══ Input records ══
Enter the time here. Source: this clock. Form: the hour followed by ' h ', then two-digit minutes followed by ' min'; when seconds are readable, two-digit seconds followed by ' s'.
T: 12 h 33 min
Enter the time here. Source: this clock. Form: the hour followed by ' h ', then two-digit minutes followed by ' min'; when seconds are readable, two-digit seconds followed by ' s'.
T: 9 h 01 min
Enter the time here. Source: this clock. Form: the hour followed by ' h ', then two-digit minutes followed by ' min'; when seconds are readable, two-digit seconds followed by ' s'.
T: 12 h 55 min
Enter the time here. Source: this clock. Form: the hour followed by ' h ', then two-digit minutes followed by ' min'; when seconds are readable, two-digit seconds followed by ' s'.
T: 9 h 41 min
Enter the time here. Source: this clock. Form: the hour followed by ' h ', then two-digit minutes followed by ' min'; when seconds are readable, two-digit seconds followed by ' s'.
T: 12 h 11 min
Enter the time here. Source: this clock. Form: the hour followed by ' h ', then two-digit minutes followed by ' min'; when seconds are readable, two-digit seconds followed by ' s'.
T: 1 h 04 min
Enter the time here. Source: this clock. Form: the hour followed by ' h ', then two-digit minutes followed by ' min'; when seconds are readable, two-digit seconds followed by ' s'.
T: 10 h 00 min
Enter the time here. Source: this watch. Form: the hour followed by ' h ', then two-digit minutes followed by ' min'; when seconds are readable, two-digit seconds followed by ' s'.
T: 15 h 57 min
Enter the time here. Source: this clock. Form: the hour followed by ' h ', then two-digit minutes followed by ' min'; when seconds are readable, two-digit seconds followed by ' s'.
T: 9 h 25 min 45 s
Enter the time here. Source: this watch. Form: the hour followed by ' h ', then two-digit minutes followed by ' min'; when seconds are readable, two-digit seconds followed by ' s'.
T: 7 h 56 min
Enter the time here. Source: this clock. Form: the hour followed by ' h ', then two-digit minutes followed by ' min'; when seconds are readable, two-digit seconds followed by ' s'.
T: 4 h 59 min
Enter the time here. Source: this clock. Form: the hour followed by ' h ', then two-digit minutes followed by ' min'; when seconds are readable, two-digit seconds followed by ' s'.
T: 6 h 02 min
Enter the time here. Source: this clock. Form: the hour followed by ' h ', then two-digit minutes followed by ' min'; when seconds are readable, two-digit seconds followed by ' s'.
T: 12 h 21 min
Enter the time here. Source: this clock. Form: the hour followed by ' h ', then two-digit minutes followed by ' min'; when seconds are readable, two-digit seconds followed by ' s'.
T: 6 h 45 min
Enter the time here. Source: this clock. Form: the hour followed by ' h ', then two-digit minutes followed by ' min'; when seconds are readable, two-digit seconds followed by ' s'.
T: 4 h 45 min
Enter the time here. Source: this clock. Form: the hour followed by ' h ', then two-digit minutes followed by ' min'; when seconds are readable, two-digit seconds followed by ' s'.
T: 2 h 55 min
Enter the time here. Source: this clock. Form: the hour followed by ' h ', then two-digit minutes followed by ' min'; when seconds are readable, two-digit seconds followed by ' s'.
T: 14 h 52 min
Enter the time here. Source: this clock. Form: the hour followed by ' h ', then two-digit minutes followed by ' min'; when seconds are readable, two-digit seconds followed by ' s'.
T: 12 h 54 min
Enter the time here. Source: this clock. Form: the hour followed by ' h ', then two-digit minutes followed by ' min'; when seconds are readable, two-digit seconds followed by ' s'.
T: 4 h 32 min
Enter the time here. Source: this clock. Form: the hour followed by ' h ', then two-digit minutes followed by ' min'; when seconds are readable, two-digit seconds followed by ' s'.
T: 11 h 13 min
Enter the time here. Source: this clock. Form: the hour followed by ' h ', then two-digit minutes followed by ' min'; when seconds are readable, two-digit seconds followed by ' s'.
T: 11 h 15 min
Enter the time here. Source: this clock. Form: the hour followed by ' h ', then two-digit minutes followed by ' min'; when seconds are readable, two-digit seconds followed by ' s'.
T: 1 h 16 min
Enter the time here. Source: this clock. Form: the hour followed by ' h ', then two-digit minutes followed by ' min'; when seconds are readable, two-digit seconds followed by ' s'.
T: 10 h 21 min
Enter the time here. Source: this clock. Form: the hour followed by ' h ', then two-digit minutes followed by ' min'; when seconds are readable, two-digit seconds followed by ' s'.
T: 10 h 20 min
═══
Format every line of the records above as a Markdown table with the columns Row and Line. Put each line's sequential number in Row, and skip blank lines.

| Row | Line |
|---|---|
| 1 | Enter the time here. Source: this clock. Form: the hour followed by ' h ', then two-digit minutes followed by ' min'; when seconds are readable, two-digit seconds followed by ' s'. |
| 2 | T: 12 h 33 min |
| 3 | Enter the time here. Source: this clock. Form: the hour followed by ' h ', then two-digit minutes followed by ' min'; when seconds are readable, two-digit seconds followed by ' s'. |
| 4 | T: 9 h 01 min |
| 5 | Enter the time here. Source: this clock. Form: the hour followed by ' h ', then two-digit minutes followed by ' min'; when seconds are readable, two-digit seconds followed by ' s'. |
| 6 | T: 12 h 55 min |
| 7 | Enter the time here. Source: this clock. Form: the hour followed by ' h ', then two-digit minutes followed by ' min'; when seconds are readable, two-digit seconds followed by ' s'. |
| 8 | T: 9 h 41 min |
| 9 | Enter the time here. Source: this clock. Form: the hour followed by ' h ', then two-digit minutes followed by ' min'; when seconds are readable, two-digit seconds followed by ' s'. |
| 10 | T: 12 h 11 min |
| 11 | Enter the time here. Source: this clock. Form: the hour followed by ' h ', then two-digit minutes followed by ' min'; when seconds are readable, two-digit seconds followed by ' s'. |
| 12 | T: 1 h 04 min |
| 13 | Enter the time here. Source: this clock. Form: the hour followed by ' h ', then two-digit minutes followed by ' min'; when seconds are readable, two-digit seconds followed by ' s'. |
| 14 | T: 10 h 00 min |
| 15 | Enter the time here. Source: this watch. Form: the hour followed by ' h ', then two-digit minutes followed by ' min'; when seconds are readable, two-digit seconds followed by ' s'. |
| 16 | T: 15 h 57 min |
| 17 | Enter the time here. Source: this clock. Form: the hour followed by ' h ', then two-digit minutes followed by ' min'; when seconds are readable, two-digit seconds followed by ' s'. |
| 18 | T: 9 h 25 min 45 s |
| 19 | Enter the time here. Source: this watch. Form: the hour followed by ' h ', then two-digit minutes followed by ' min'; when seconds are readable, two-digit seconds followed by ' s'. |
| 20 | T: 7 h 56 min |
| 21 | Enter the time here. Source: this clock. Form: the hour followed by ' h ', then two-digit minutes followed by ' min'; when seconds are readable, two-digit seconds followed by ' s'. |
| 22 | T: 4 h 59 min |
| 23 | Enter the time here. Source: this clock. Form: the hour followed by ' h ', then two-digit minutes followed by ' min'; when seconds are readable, two-digit seconds followed by ' s'. |
| 24 | T: 6 h 02 min |
| 25 | Enter the time here. Source: this clock. Form: the hour followed by ' h ', then two-digit minutes followed by ' min'; when seconds are readable, two-digit seconds followed by ' s'. |
| 26 | T: 12 h 21 min |
| 27 | Enter the time here. Source: this clock. Form: the hour followed by ' h ', then two-digit minutes followed by ' min'; when seconds are readable, two-digit seconds followed by ' s'. |
| 28 | T: 6 h 45 min |
| 29 | Enter the time here. Source: this clock. Form: the hour followed by ' h ', then two-digit minutes followed by ' min'; when seconds are readable, two-digit seconds followed by ' s'. |
| 30 | T: 4 h 45 min |
| 31 | Enter the time here. Source: this clock. Form: the hour followed by ' h ', then two-digit minutes followed by ' min'; when seconds are readable, two-digit seconds followed by ' s'. |
| 32 | T: 2 h 55 min |
| 33 | Enter the time here. Source: this clock. Form: the hour followed by ' h ', then two-digit minutes followed by ' min'; when seconds are readable, two-digit seconds followed by ' s'. |
| 34 | T: 14 h 52 min |
| 35 | Enter the time here. Source: this clock. Form: the hour followed by ' h ', then two-digit minutes followed by ' min'; when seconds are readable, two-digit seconds followed by ' s'. |
| 36 | T: 12 h 54 min |
| 37 | Enter the time here. Source: this clock. Form: the hour followed by ' h ', then two-digit minutes followed by ' min'; when seconds are readable, two-digit seconds followed by ' s'. |
| 38 | T: 4 h 32 min |
| 39 | Enter the time here. Source: this clock. Form: the hour followed by ' h ', then two-digit minutes followed by ' min'; when seconds are readable, two-digit seconds followed by ' s'. |
| 40 | T: 11 h 13 min |
| 41 | Enter the time here. Source: this clock. Form: the hour followed by ' h ', then two-digit minutes followed by ' min'; when seconds are readable, two-digit seconds followed by ' s'. |
| 42 | T: 11 h 15 min |
| 43 | Enter the time here. Source: this clock. Form: the hour followed by ' h ', then two-digit minutes followed by ' min'; when seconds are readable, two-digit seconds followed by ' s'. |
| 44 | T: 1 h 16 min |
| 45 | Enter the time here. Source: this clock. Form: the hour followed by ' h ', then two-digit minutes followed by ' min'; when seconds are readable, two-digit seconds followed by ' s'. |
| 46 | T: 10 h 21 min |
| 47 | Enter the time here. Source: this clock. Form: the hour followed by ' h ', then two-digit minutes followed by ' min'; when seconds are readable, two-digit seconds followed by ' s'. |
| 48 | T: 10 h 20 min |